Other labextensions (built into JupyterLab)
app dir: /data/opt/anaconda3/share/jupyter/lab

Now this leads to the next question how the normal users who use the JupyterLab GUI can click on the Extensions menu “Install” to install the other extensions since normal users will not be able to run "conda install -c conda-forge jupyterlab-geojson " as root. And they will not have write permissions to /data/opt/anaconda3/share/jupyter/labextensions although the Jupyterhub/JupyterLab is running under root user process. Also if they want to build a non-prebuilt extension that needs nodejs how can we install and point to the latest version of nodejs like v16.20.2 on Centos 7.6 since conda-forge will install max v6.13.1 on Centos 7.x. Thanks!

Yep, there are limitations. The best thing for your user of a locked down system that want non-prebuilt extensions… is to request the upstream distribute them as pre-built extensions.

I’d probably turn off the extension manager, as it is a very poor match for a multi-user setup, and indeed, there is no trivial way to offer per-user custom labextension paths in a single-process server. If users can’t be trusted users to install python packages, then they certainly shouldn’t be messing with npm… and npm (or pip or conda) should never be run as root: there’s basically zero chance a user will be able to remotely debug what any of the above barfed on, and there’s a nonzero chance that user (or all the users) will end up with an entirely broken experience.

If this deployment is doing one-user-per-server-process hub (not clear from the above), then the JUPYTER_PATH environment variable can be set at spawn time which would allow certain things to be specified per-user, but again, very peril-fraught.

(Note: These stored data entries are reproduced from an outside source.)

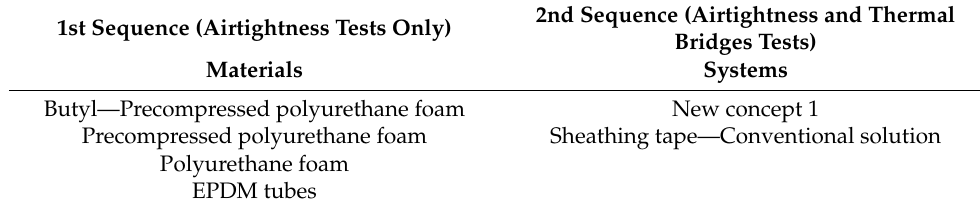
Table 1. Performed test sequences in the laboratory.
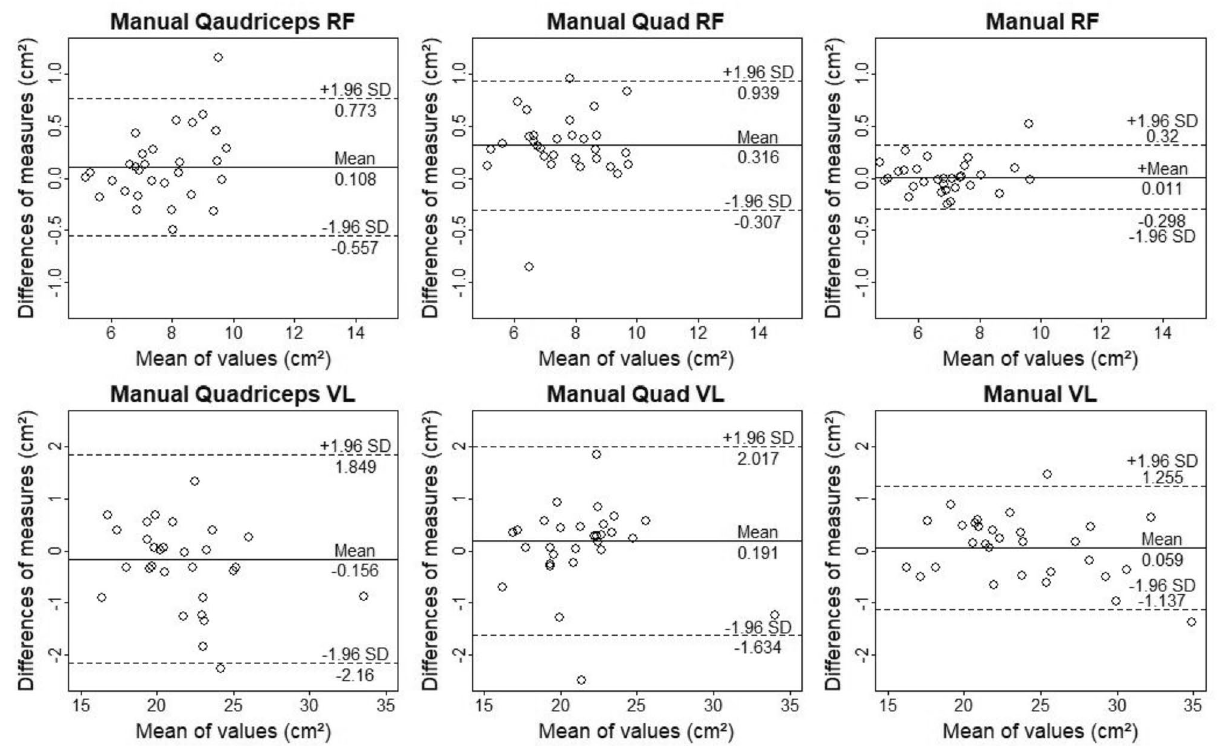
Figure 3. Bland–Altman plots of all modes using “Manual” outline-finder option comparing measurements of investigator1 to measurement of investigator2. M. rectus femoris (RF) and m. vastus lateralis (VL). The differences between measurements are plotted against measurement means. Dotted and solid lines illustrate 95% limits of agreement and bias. During the “Quadriceps” modalities both muscles are analysed in one image. During the “Quad” modalities, only one muscle is evaluated per image even though both muscles are displayed. During RF and VL modalities, both muscles were analysed in separate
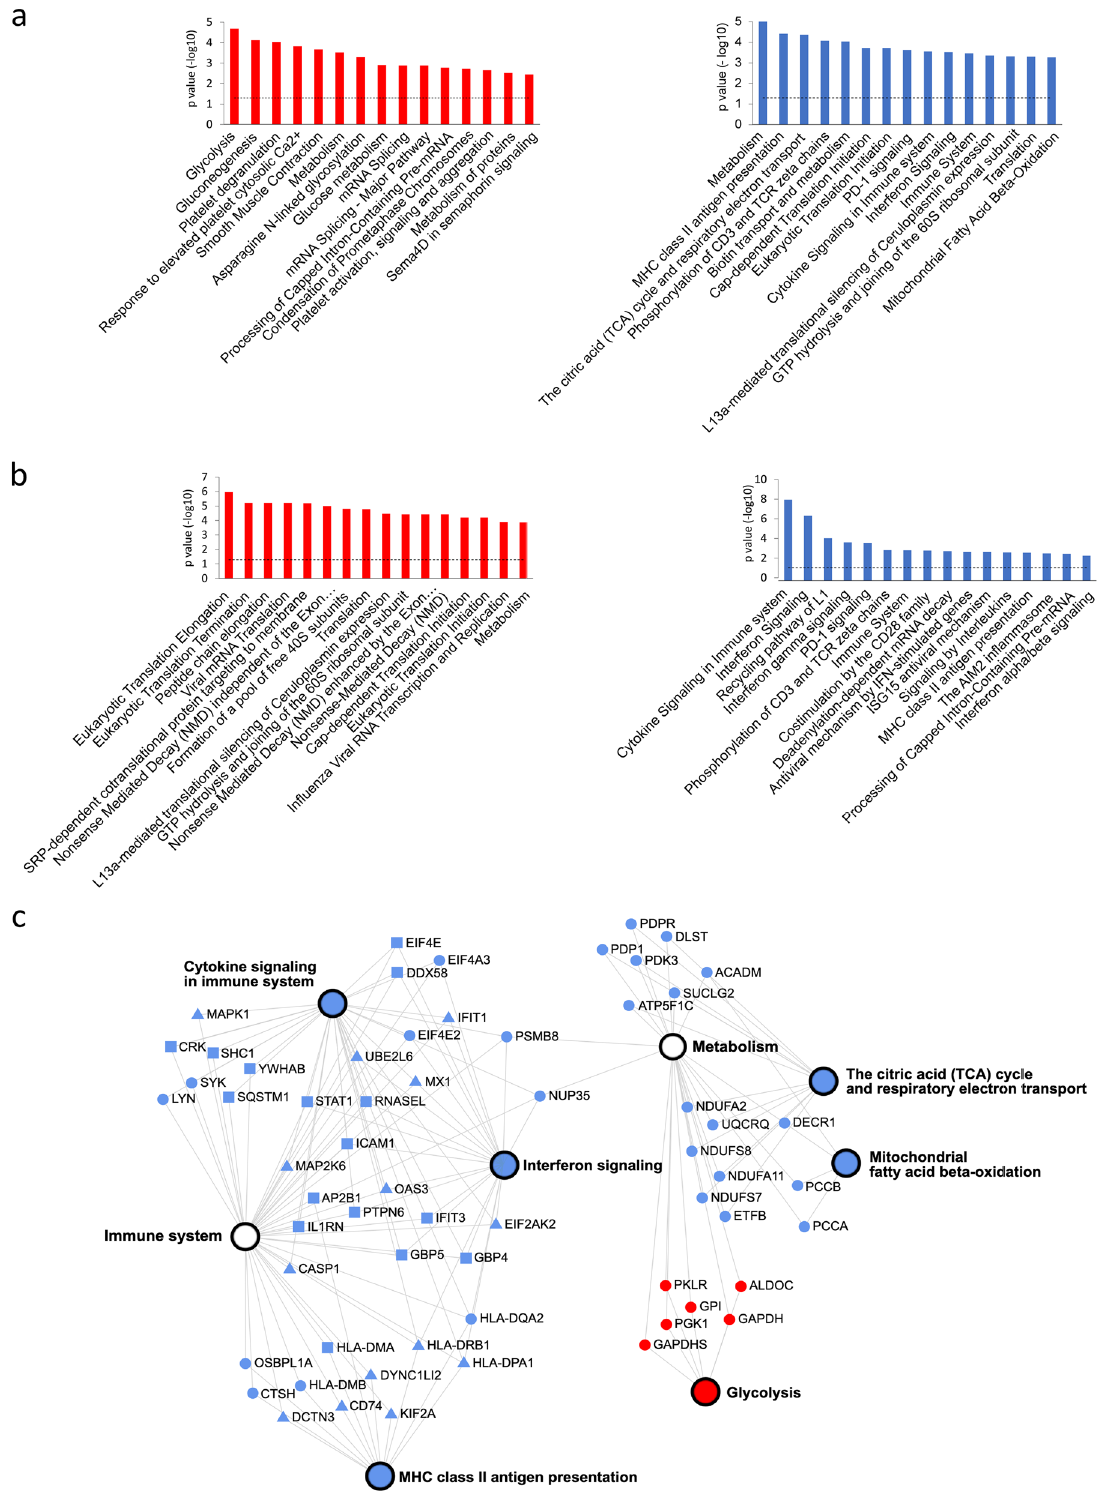
Figure 2. Functional analysis of the sepsis monocyte proteome. Enriched Reactome pathways among the differentially expressed proteins in groups ( a ) Sepsis, compared to Control and; ( b ) Sepsis, compared to Recovery. The y-axis represents the − log10 of the p value for the association between the pathways and the set of proteins up (red bars) or down (blue bars)-regulated. Significance (dotted lines) was defined as p ≥ 0.05 (Benjamini and Hochberg); ( c ) A network of pathways selected from ( a , b ). Nodes represent proteins up (red) or down (blue)-regulated in the comparisons between Sepsis and Control (circles), Sepsis end Recovery (squares), or both comparisons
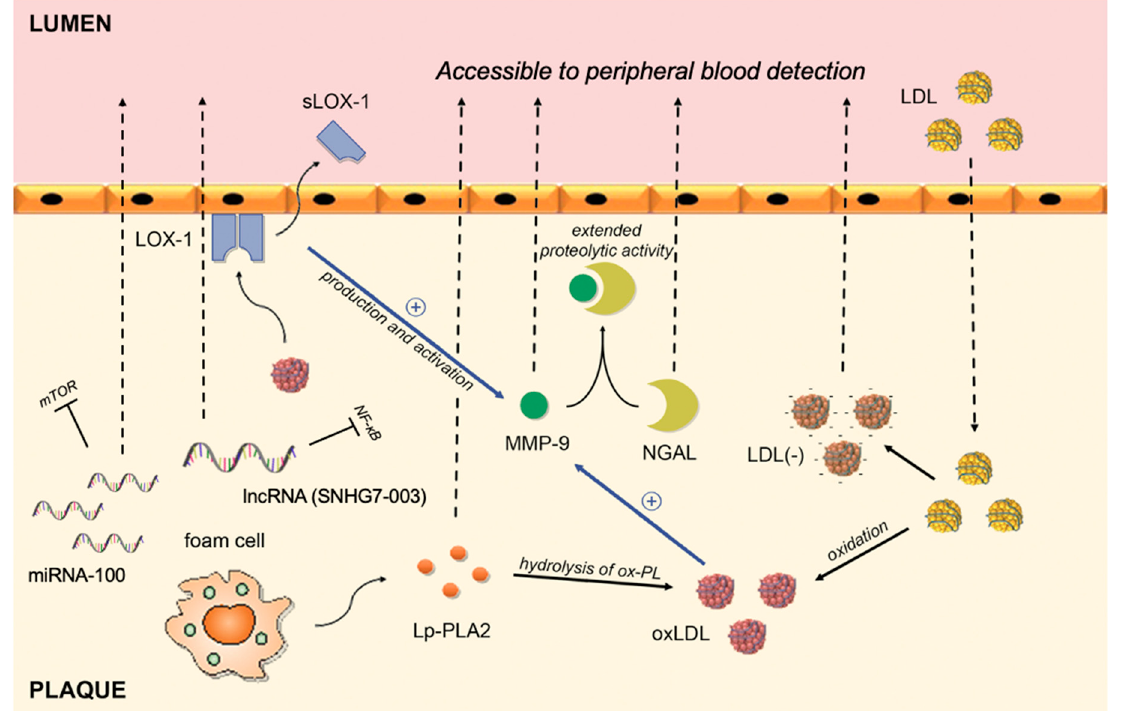
Figure 1. Circulating biomarkers of vulnerable plaques and their interplay in the intima of the coronary artery. LDL migrates from blood to plaque, where it goes through series of modifications. By binding to LOX-1, oxLDL activates and upregulates the production of MMP-9, whereas shedding of the LOX-1 receptor allows its peripheral blood detection. The complex between NGAL and MMP-9 results in extended proteolytic activity of MMP-9. Lp-PLA2 is responsible for hydrolysis of ox-PL on LDL particles and subsequent release of proinflammatory lipids. MMP-9: Matrix metalloproteinase-9; NGAL: Neutrophil gelatinase-associated lipocalin; sLOX-1: soluble part of the Lectin-like oxidized low-density lipoprotein receptor-1; Ox-LDL: oxidized low-density lipoprotein; Ox-PL: oxidized phospholipids; Lp-PLA2: lipoprotein-associated phospholipase A2; LDL(-): electronegative low-density lipoprotein; LDL: low-density lipoprotein; miRNA-100: microRNA-100; lncRNA: long non-coding RNA.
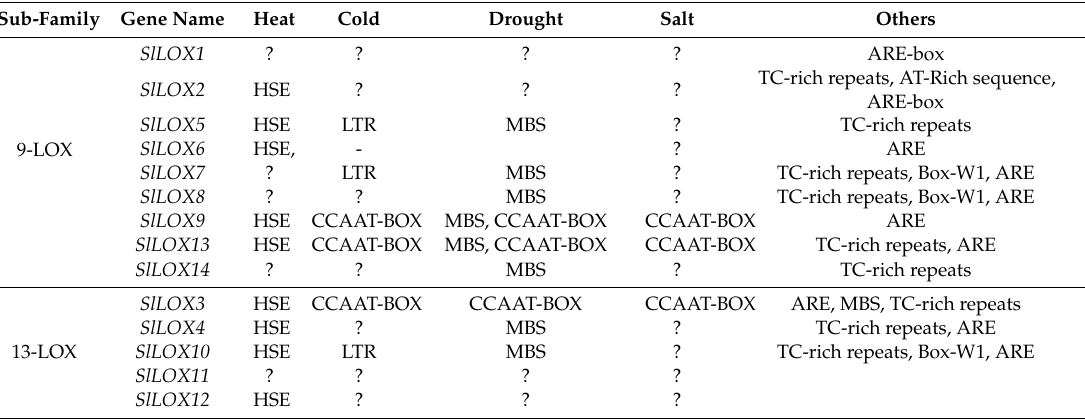
Table 1. Identification of the abiotic stress response cis-elements in tomato ( Solanum lycopersicum L.) 9-LOX and 13 LOX sub-family genes used in this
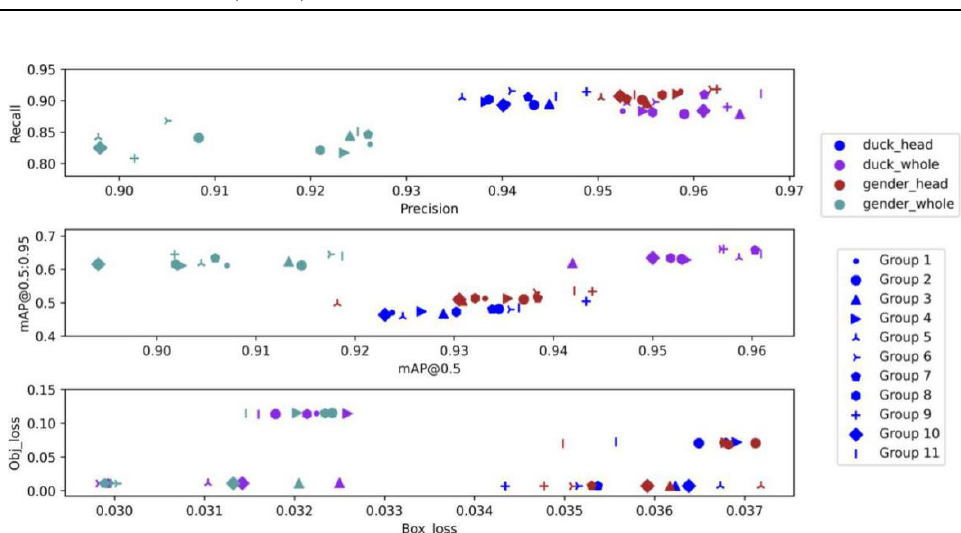
Figure 12. Ablation experiment corresponding to the four schemes, with each point corresponding to a group of tricks, in which each color represents each scheme and the shape of each point represents different experimental groups. The comparison shows that when focal loss calculation is introduced and HSV_Aug, Mosaic, MixUp, Fliplrud, and RandomScale are used, there is a degree of improvement in mAP, although the Yolov5 model does not have a significant advantage in terms of precision and recall compared to the other combinations. The results show that group 11 is the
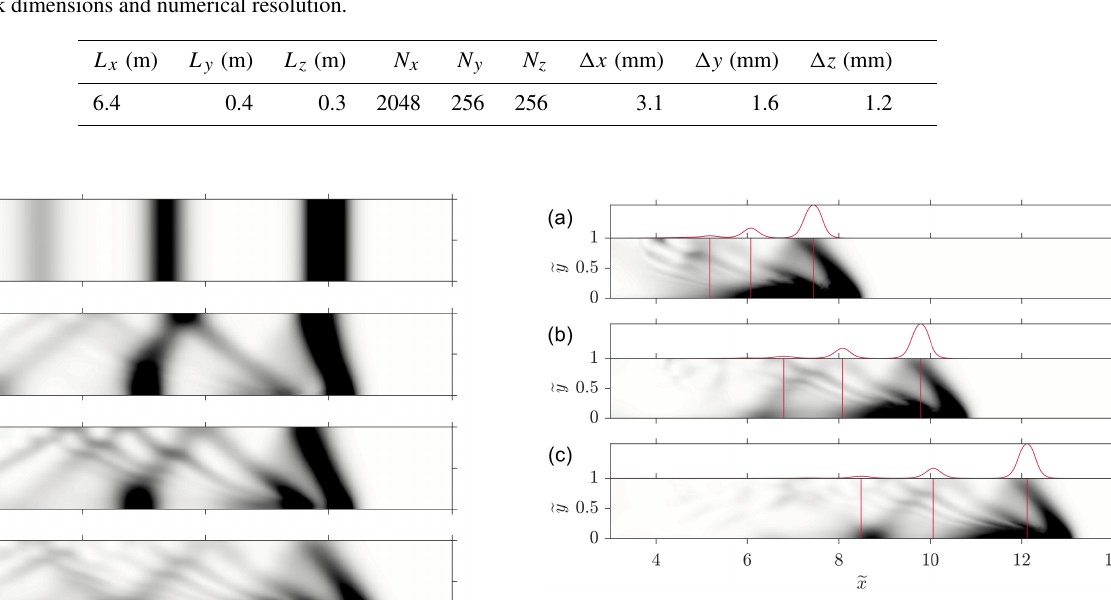
Table 3. Tank dimensions and numerical resolution.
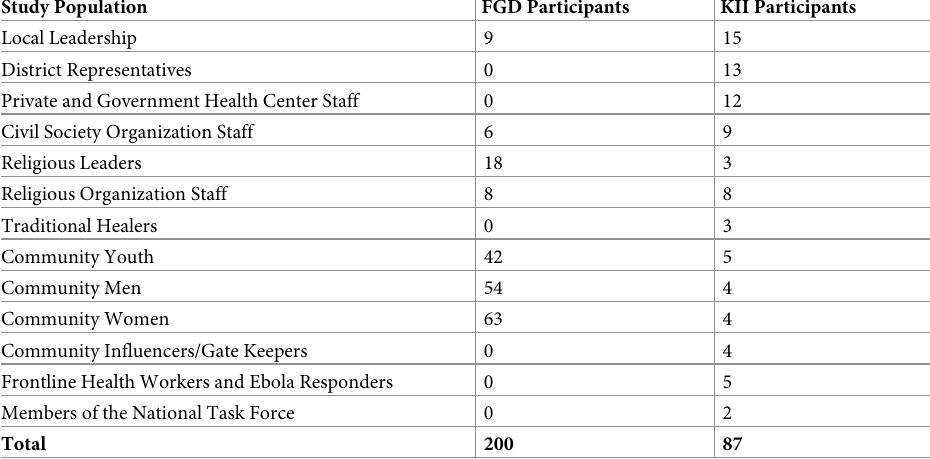
Table 2. Study population by participant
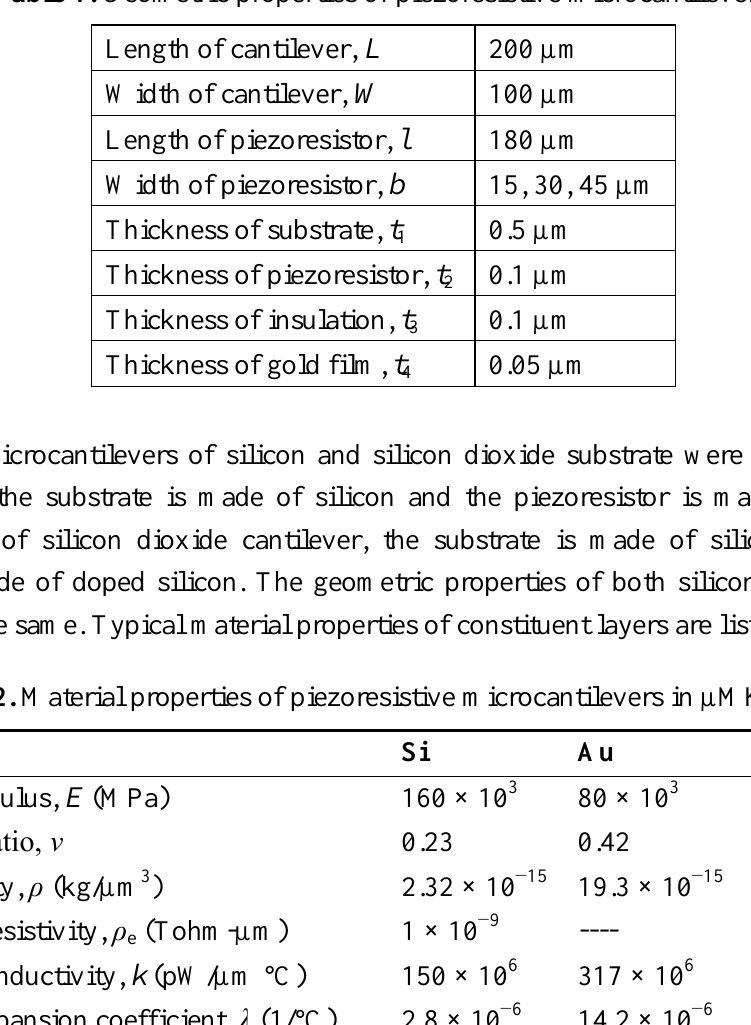
Table 1. Geometric properties of piezoresistive microcantilevers.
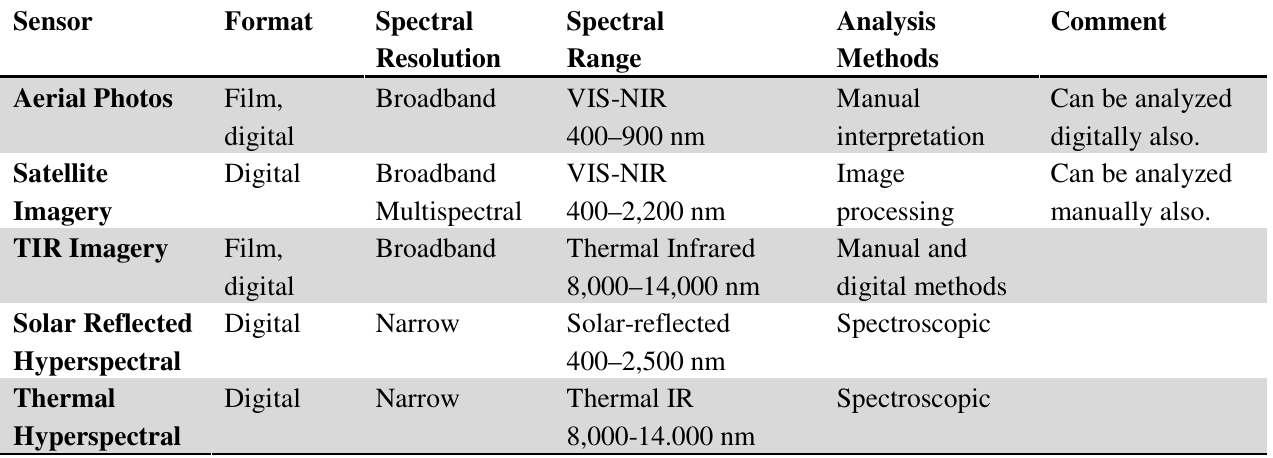
Table 1. Imaging sensors and analysis methods used for hazardous waste analysis and reviewed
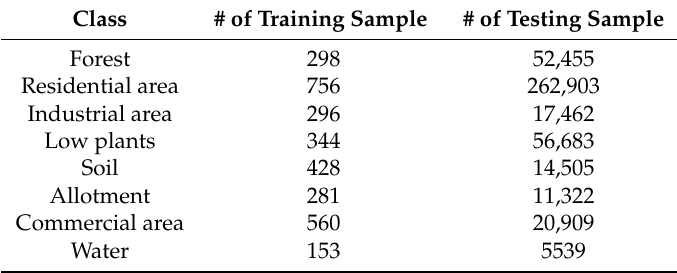
Table 2. Summary of the training data and the testing data for the scene of city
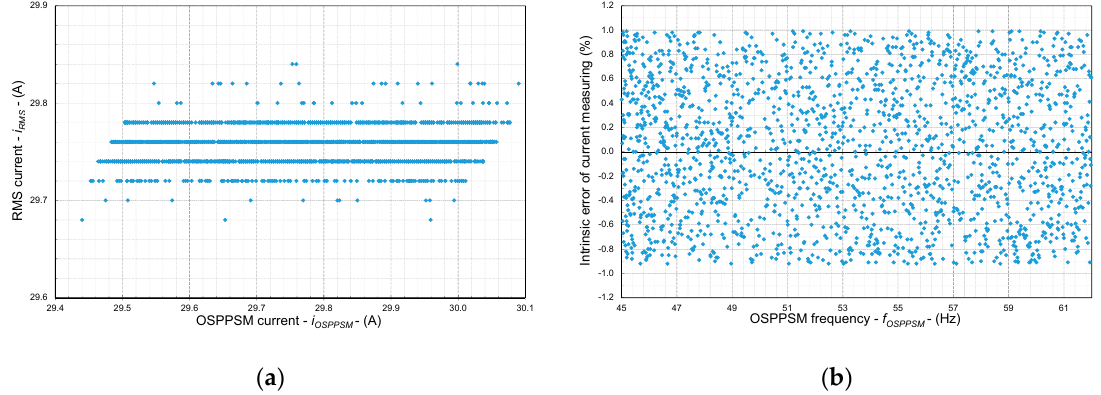
Figure 18. Ammeter test: ( a ) OSPPSM vs. RMS current. ( b ) Intrinsic error of current measuring.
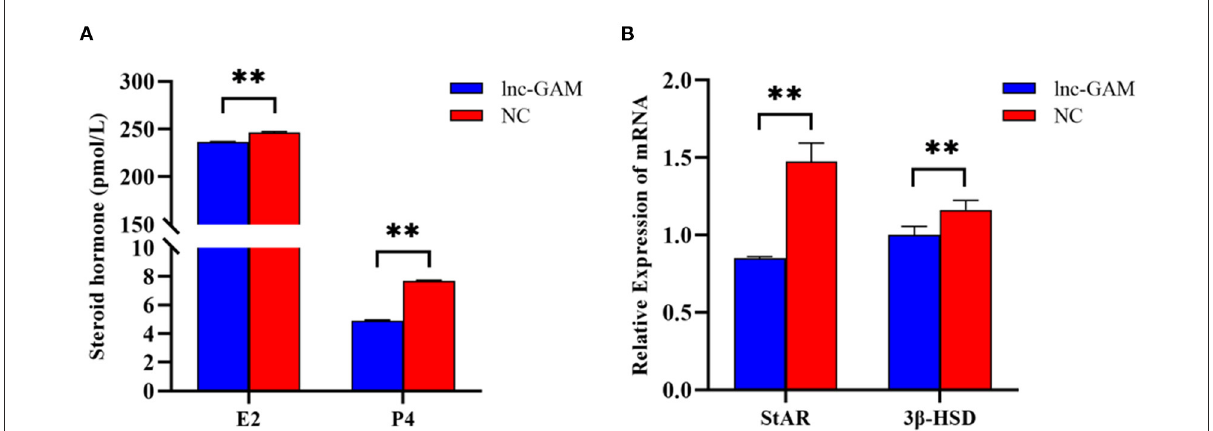
FIGURE9 lnc-GAM effects on steroid secretion by POGCs. (A) Estradiol and progesterone contents in the supernatant of cells with different lnc-GAM expression profiles. (B) The mRNA levels of steroidogenesis-related factor were estimated by quantitative real-time PCR. GAPDH served as the internal reference. The lnc-GAM refers to pcDNA3.1-lncGAM, and NC refers to pcDNA3.1, the same blow. ** P <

These users might also be able to use pip install --user, but this is an entire other ball of deadly wax, and seldom works the way one might expect… conda doesn’t even play that game.

Hello @bollwyvl what you said makes sense. Letting end-users install random extensions on a LocalProcessSpawner/jupyterhub-singleuser is not workable with the current Extensions Manager design unless somehow the extensions can be isolated per user in their own workspace. May not even be easy with dockerspawner or others that isolate users. So the better option for now would be to stick to conda command by the root user to install any needed extension requested by end-users using “conda install -c conda-forge extension-xxxxx”. Thanks!